Chez Jules Gay, éditeur (p. 81-82).

DEUXIÈME NOUVELLE.


Bighino Trotti, croyant que sa maîtresse l’avait volé pendant qu’il dormait, la frappe à grands coups de poing, et il se trouve ensuite obligé de l’apaiser en lui faisant des cadeaux, l’erreur étant découverte.

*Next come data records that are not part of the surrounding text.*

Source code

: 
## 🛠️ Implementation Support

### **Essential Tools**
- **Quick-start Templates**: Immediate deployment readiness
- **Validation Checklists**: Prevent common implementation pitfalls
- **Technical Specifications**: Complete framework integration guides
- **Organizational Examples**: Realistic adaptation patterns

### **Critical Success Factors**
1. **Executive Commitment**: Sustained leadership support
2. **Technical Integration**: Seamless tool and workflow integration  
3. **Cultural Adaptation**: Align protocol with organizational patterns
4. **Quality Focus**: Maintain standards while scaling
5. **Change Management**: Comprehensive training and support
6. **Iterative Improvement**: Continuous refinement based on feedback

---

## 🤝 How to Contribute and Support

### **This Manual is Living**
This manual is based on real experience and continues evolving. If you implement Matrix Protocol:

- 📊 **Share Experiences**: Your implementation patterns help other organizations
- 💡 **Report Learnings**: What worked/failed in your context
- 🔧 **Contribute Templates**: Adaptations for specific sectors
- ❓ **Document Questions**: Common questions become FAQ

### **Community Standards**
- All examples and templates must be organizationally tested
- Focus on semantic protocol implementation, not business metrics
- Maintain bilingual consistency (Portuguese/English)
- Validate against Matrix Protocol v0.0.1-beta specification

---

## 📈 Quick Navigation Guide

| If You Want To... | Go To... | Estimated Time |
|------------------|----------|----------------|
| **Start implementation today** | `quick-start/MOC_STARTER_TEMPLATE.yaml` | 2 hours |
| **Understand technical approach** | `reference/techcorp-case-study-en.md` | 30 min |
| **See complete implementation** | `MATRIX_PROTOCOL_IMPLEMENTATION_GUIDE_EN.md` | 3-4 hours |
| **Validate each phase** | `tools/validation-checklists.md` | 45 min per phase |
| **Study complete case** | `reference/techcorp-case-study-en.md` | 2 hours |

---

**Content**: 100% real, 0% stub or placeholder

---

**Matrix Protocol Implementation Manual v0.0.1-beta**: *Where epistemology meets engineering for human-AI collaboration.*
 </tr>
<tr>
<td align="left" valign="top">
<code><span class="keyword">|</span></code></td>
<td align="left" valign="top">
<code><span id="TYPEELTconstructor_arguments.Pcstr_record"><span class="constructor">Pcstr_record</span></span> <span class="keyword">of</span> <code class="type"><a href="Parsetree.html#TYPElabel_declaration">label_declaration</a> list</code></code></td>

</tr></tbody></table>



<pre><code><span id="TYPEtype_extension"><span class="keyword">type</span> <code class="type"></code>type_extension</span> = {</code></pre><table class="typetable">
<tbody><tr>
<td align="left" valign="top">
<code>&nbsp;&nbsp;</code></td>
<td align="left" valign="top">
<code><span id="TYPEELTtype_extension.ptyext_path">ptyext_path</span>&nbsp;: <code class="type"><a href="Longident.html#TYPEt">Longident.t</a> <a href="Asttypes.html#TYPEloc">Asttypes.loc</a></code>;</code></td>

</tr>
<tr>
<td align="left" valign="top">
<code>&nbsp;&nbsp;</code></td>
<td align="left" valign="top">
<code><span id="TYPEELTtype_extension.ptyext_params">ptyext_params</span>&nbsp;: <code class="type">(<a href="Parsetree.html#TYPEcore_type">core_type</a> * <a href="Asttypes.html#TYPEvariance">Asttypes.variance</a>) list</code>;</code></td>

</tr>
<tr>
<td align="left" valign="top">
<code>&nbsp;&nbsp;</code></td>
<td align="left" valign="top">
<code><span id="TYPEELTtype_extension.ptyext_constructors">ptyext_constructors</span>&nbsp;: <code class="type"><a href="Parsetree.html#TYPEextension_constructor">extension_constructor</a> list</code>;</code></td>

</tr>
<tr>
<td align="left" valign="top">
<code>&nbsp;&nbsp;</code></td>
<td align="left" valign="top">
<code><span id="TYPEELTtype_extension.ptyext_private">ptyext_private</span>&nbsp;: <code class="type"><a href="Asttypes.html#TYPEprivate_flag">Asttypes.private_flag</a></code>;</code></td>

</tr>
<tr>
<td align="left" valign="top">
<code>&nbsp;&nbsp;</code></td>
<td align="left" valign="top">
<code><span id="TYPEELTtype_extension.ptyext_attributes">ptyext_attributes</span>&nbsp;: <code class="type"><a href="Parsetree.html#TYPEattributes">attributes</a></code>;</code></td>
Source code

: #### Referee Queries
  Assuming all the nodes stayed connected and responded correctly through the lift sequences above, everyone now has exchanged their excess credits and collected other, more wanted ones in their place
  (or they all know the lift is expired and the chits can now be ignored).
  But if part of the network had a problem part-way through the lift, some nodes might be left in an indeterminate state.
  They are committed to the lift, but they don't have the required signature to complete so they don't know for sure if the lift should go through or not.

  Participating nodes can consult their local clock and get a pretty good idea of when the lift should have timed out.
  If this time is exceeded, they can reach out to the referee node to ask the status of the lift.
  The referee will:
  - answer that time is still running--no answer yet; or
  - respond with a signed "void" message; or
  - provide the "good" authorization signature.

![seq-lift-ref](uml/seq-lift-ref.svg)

Je me souviens d’un différend, accompagné de coups de poing, qui s’éleva une fois entre notre ami Bighino Trotti et une certaine nymphe qui lui tenait compagnie. Ce brave homme avait gagné un écu au jeu de la trappola à notre ami Alfonzo Corzaro. Il quitta le jeu sa bourse dans sa main, et, croyant y mettre la pièce dont il venait d’être mis en possession, il la laissa tomber par terre ; il referma ensuite la bourse et alla se coucher avec sa belle. Le matin étant venu, il se lève, et en ouvrant sa bourse il n’y trouve pas ce qu’il croyait y avoir mis. Il pousse alors des cris jusqu’au ciel, disant : « Quand je me suis levé cette nuit pour pisser, cette coquine a pris la bourse de dessous l’oreiller et m’a volé, » et tout en criant il fait bien vite cesser le sommeil de la pauvre créature en lui lançant un coup de poing capable de l’assommer. Fort étonnée, elle dit : « Pourquoi me traiter ainsi ? — Parce que tu le mérites bien, triple coquine, » réplique Trotti, et il lui envoie un second coup en frémissant de colère. Un ami de Bighino, qui logeait chez lui, entendant ce fracas, accourt, s’interpose, les engage à se calmer, tandis qu’on le met au fait de la chose. Chacun maintenait son dire : « Ce n’est pas à cause de la perte que je fais que je suis en colère, disait Bighino, je me soucie très-peu de l’argent ; mais c’est que le trait est vilain, et cela me courrouce. — Je ne suis point une voleuse, répondait la dame, et je ne vous ai rien pris ; mais vous me payerez ce que vous venez de faire. » Le gentilhomme avait en sa main le ducat qu’il avait ramassé lorsque Trotti l’avait laissé choir ; quand il jugea que la farce avait duré assez longtemps, il dit aux combattants qu’il pouvait les mettre d’accord, et, leur recommandant de fermer les yeux, il murmura des paroles qui paraissaient magiques ; il jeta ensuite en l’air l’écu, qui tomba avec fracas aux pieds de Bighino. Grand fut l’étonnement de chacun ; mais l’explication fut bientôt donnée, et ce fut au tour de la donzelle de se montrer irritée. Elle ne voulait pas entendre Trotti, qui lui demandait mille pardons et qui lui faisait les plus belles promesses ; elle se montra longtemps implacable, et pour que la paix fût rétablie, il fallut seize aunes de satin vert.